Waco Friends of the Climate normally meets on the first Monday of the month at Poppa Rollo’s Pizza, at 703 N. Valley Mills Dr. in Waco, with a free buffet followed by a documentary film or a guest speaker.

To subscribe to our email list and learn about our meetings, campaigns and actions, please email anorthc@aol.com

To enter the 4th Annual Climate Crisis Art Exhibit in October 2020, please email anorthc@aol.com

Sunday, September 21, 2008

Ret. Colonel Ann Wright Lecture October 5, 2008

Date: Sunday, October 5 at 6p.m.

Venue: Poppa Rollo's Pizza Outback Meeting Room, 703 N. Valley Mills Drive, Waco.

Event: Lecture and Book Signing of DISSENT: VOICES OF CONSCIENCE (2008).

Price: Free (donations accepted).


During the run-up to war in Iraq, Army Colonel (Ret.) and diplomat Ann Wright resigned her State Department post. She was one among dozens of government insiders and active-duty military personnel who leaked documents, spoke out, resigned, or refused to deploy in protest of government actions they felt were illegal.

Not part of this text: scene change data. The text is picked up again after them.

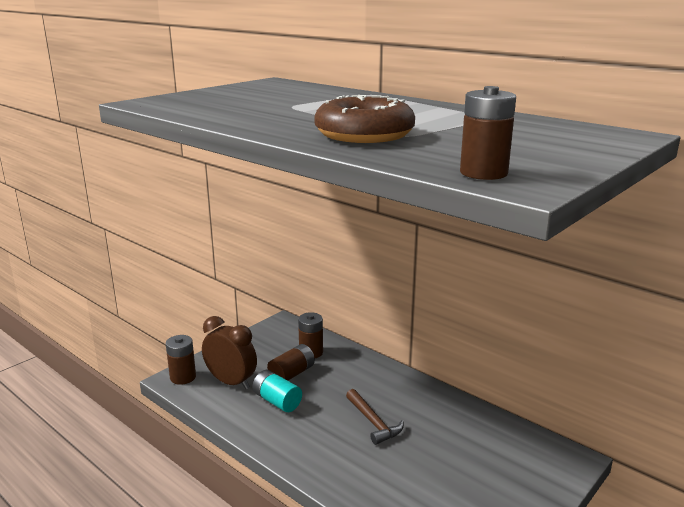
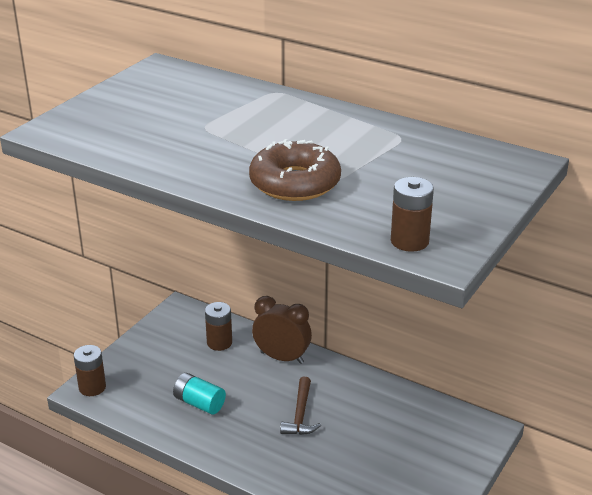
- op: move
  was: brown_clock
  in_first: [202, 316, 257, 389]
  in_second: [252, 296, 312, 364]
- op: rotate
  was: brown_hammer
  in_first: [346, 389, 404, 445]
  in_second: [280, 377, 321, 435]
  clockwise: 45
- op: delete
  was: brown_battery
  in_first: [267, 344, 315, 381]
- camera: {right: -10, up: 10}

In Dissent: Voices of Conscience, Ann Wright and Susan Dixon tell the stories of these men and women, who risked careers, reputations, and even freedom out of loyalty to the Constitution and the rule of law.

The Waco Friends of Peace are honored to present this soldier, diplomat, author, peace activist, friend and inspiration to speak in Waco. Your attendance is respectfully requested--your voice of conscience is needed to support this forum in Central Texas.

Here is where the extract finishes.